## Task instructions
In the Scala rule tutorial below, rewrite the paragraph beginning "We want our compiled scala program" as a short bulleted list that keeps its main facts.

## Passage provided
§ §

The Return of the Scala Rule Tutorial: The Execution

This builds on the first part of the tutorial. In this post, we will make the the rule actually produce an executable.

Capturing the output from scalac

At the end of the tutorial last time, we were calling scalac, but ignoring the result:

(cd /private/var/tmp/_bazel_kchodorow/92df5f72e3c78c053575a1a42537d8c3/blerg && 
  exec env - 
  /bin/bash -c 'external/scala/bin/scalac HelloWorld.scala; echo '''blah''' > bazel-out/local_darwin-fastbuild/bin/hello-world.sh')

If you look at the directory where the action is running (/private/var/tmp/_bazel_kchodorow/92df5f72e3c78c053575a1a42537d8c3/blerg in my case) you can see that HelloWorld.class and HelloWorld$.class is created. This directory is called the execution root, it is where bazel executes build actions. Bazel uses separate directory trees for source code, executing build actions, and output files (bazel-out/). Files won’t get moved from the execution root to the output tree unless we tell Bazel we want them.

We want our compiled scala program to end up in bazel-out/, but there’s a small complication. With languages like Java (and Scala), a single source file might contain inner classes that cause multiple .class files to be generated by a single compile action. Bazel cannot know until it runs the action how many class files are going to be generated. However, Bazel requires that each action declare, in advance, what its outputs will be. The way to get around this is to package up the .class files and make the resulting archive the build output.

In this example, we’ll add the .class files into a .jar. Let’s add that to the outputs, which should now look like this:

  outputs = {
    'jar': "%{name}.jar",
    'sh': "%{name}.sh",
  },

In the impl function, our command is getting a bit complicated so I’m going to change it to an array of commands and then join them on “n” in the action:

def impl(ctx):
    cmd = [
        "%s %s" % (ctx.file._scalac.path, ctx.file.src.path),
        "find . -name '*.class' -print > classes.list",
        "jar cf %s @classes.list" % (ctx.outputs.jar.path),
    ]

    ctx.action(
        inputs = [ctx.file.src],
	command = "n".join(cmd),
        outputs = [ctx.outputs.jar]
    )

This will compile the src, find all of the .class files, and add them to the output jar. If we run this, we get:

$ bazel build -s :hello-world
INFO: Found 1 target...
>>>>> # //:hello-world [action 'Unknown hello-world.jar']
(cd /private/var/tmp/_bazel_kchodorow/92df5f72e3c78c053575a1a42537d8c3/blerg && 
  exec env - 
  /bin/bash -c 'external/scala/bin/scalac HelloWorld.scala
find . -name '''*.class''' -print > classes.list
jar cf bazel-out/local_darwin-fastbuild/bin/hello-world.jar @classes.list')

§ §

## Entries
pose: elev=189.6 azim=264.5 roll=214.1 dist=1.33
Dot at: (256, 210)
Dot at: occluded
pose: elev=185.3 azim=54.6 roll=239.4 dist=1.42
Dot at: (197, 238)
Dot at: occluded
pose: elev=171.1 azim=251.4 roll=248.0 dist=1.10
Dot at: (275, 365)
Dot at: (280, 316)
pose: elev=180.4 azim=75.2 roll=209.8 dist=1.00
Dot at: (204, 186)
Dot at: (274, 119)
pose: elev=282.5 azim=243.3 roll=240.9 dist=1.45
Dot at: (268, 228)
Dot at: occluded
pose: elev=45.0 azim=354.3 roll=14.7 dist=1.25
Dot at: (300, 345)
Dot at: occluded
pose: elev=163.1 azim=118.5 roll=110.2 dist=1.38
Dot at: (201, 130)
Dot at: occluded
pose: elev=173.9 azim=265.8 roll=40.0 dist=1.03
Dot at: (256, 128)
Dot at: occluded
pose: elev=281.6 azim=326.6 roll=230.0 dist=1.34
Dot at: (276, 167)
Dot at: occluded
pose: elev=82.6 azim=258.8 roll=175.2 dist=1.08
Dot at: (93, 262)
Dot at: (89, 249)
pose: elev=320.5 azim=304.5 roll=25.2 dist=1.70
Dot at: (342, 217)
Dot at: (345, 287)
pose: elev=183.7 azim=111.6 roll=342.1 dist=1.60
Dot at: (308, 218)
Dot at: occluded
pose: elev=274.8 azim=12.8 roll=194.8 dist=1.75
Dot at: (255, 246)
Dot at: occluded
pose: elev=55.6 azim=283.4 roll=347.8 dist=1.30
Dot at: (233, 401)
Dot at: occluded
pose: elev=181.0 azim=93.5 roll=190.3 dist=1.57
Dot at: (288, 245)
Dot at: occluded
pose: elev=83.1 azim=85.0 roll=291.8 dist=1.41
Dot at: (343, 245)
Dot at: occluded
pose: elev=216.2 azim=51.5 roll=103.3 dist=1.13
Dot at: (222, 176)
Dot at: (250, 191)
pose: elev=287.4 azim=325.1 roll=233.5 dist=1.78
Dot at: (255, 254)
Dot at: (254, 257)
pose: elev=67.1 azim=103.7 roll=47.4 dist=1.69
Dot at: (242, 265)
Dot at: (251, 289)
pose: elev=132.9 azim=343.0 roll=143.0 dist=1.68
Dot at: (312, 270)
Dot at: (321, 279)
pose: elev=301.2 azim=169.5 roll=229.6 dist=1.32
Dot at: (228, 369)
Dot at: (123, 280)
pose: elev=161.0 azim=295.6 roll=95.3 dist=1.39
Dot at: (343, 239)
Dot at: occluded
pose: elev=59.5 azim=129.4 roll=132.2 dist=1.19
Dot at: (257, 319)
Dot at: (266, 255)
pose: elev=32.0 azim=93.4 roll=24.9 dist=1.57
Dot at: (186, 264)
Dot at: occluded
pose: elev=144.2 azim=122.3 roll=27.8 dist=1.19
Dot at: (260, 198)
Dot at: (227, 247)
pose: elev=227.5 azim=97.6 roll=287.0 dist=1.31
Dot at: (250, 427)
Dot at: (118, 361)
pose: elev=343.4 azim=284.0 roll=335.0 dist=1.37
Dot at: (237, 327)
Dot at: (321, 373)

§ §

## Full answer
- The goal is for the compiled Scala program to end up in bazel-out/.
- In Java and Scala, one source file can contain inner classes, so a single compile action may produce several .class files.
- Bazel cannot know how many class files an action will produce until it runs it.
- Bazel requires each action to declare its outputs in advance.
- The workaround is to package the .class files into an archive and make that archive the build output.